Taking advantage of the proximity between the Tssk1 and Tssk2 genes in the mouse, two groups generated double-knockout mouse models lacking both genes using a homologous recombination in ES cells [13,14]. One of these groups was not able to generate progeny lacking both genes, and it was concluded that these knockout mice were haploinsufficient [14]; the second group was able to generate homozygous mutant mice [13]. This last group showed that the double Tssk1−/−/Tssk2−/− mice have a male sterility phenotype without presenting defects in females. This manuscript highlighted the relevance of these kinases for reproduction; however, the work was silent regarding the individual TSSK1 and TSSK2 roles. Here, we took advantage of CRISPR/Cas9 methodology to generate mutant mice that eliminated the functional expression of either TSSK1 or TSSK2 and evaluated their phenotype. We found that individual mutations in both genes generated male sterility without affecting female reproduction. In both mutant models, the overall testis and epididymis anatomy was not altered but the number of spermatozoa and their morphology were significantly affected. Moreover, a higher percentage of the Tssk2 mutant spermatozoa had motility problems, while both Tssk1 and Tssk2 homozygous mutants were not able to undergo hyperactivation. Given these phenotypic characteristics, it was not surprising to find that the sperm from these mice were not able to fertilize metaphase II-arrested eggs in vitro; interestingly, they were able to generate two-cell embryos when injected by ICSI, suggesting that chromatin condensation and decondensation were not affected.
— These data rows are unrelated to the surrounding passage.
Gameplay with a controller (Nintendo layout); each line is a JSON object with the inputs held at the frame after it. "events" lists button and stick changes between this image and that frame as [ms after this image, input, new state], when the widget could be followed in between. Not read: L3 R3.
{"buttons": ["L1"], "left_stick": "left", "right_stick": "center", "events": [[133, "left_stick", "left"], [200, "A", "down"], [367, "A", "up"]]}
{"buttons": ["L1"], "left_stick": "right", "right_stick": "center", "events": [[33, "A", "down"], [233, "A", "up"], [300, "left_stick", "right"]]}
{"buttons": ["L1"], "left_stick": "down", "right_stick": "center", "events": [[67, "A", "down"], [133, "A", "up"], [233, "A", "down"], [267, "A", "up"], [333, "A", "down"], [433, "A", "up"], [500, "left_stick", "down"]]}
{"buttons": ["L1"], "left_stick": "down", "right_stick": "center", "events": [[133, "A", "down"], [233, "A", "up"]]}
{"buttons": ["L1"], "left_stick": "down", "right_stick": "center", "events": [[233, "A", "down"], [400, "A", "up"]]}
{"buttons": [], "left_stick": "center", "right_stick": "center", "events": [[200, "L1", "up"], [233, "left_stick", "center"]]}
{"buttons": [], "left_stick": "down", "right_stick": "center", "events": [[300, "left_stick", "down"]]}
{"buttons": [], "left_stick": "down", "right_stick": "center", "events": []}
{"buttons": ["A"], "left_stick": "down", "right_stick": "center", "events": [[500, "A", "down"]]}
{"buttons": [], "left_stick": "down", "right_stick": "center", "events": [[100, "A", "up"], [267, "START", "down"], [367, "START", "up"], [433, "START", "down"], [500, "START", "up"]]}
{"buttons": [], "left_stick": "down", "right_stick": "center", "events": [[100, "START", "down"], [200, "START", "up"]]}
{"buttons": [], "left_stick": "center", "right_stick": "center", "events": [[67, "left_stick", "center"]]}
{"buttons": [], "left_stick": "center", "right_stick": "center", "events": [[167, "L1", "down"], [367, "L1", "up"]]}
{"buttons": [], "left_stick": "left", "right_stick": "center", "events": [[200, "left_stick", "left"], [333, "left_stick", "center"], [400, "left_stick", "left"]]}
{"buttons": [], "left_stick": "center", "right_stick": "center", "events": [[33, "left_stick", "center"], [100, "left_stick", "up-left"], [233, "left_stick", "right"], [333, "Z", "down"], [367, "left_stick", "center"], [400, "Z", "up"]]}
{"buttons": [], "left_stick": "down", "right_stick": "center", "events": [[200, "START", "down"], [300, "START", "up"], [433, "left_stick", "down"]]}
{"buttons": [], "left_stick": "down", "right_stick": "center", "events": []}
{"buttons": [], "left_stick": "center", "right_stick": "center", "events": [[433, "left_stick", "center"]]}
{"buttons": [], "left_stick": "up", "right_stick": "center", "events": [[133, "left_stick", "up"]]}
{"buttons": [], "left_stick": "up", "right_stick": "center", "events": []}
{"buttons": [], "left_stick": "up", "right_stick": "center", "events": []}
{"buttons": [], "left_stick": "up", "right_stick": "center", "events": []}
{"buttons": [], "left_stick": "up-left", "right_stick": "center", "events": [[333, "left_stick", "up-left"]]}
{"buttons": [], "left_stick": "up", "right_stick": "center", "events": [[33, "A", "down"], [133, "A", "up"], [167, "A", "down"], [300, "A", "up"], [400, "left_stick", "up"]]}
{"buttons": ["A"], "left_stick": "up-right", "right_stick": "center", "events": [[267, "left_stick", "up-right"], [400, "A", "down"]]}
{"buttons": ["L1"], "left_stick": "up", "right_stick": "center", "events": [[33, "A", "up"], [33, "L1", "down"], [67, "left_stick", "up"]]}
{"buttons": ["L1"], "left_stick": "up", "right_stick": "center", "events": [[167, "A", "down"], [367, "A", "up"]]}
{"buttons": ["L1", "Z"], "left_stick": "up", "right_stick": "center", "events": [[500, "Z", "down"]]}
We also used these mouse models as controls for specific antibodies. However, we were only able to validate anti-TSSK2 antibodies, which recognize specific Western blot bands in sperm and testis extracts from Tssk2+/+ and Tssk2+/− but not in extracts from Tssk2−/− mouse models. Therefore, follow-up experiments were only conducted with the validated anti-TSSK2 antibody. Using this antibody, we showed that TSSK2 is present in sperm and testis extracts from Tssk1−/− mutants. This result indicated that TSSK2 is still expressed in mice lacking the functional expression of TSSK1. We also used the anti-TSSK2 antibody to localize TSSK2 in the sperm and testes. Consistent with previous results [1], TSSK2 has a post-acrosomal localization like the one observed for TSSK6 [9]. In addition to this localization, TSSK2 was found in the anterior head. In the testes, TSSK2 is observed in post-meiotic spermatids, with variable localization based on spermatid developmental state. Consistent with previous reports [13], this refined localization pattern suggests dynamic regulation of TSSK2 localization during spermatid development, specifically during spermatid elongation, and begs the question of why TSSK2 has such a distinct localization pattern. Based on the wide range of mutant sperm phenotypes, it is tempting to postulate that TSSK2 may play a dual role in regulating sperm head morphology and sperm tail formation, in particular the midpiece. These suppositions are also consistent with the localization pattern of TSSK2 in mature sperm. A second question arising from these findings is whether the two TSSK2 foci share distinct or similar protein substrates. Based on the previous localization of TSKS [13], overlapping substrates seems highly likely. Regardless, directly addressing these questions will require detailed localization, protein binding, and substrate identification studies of TSSK2.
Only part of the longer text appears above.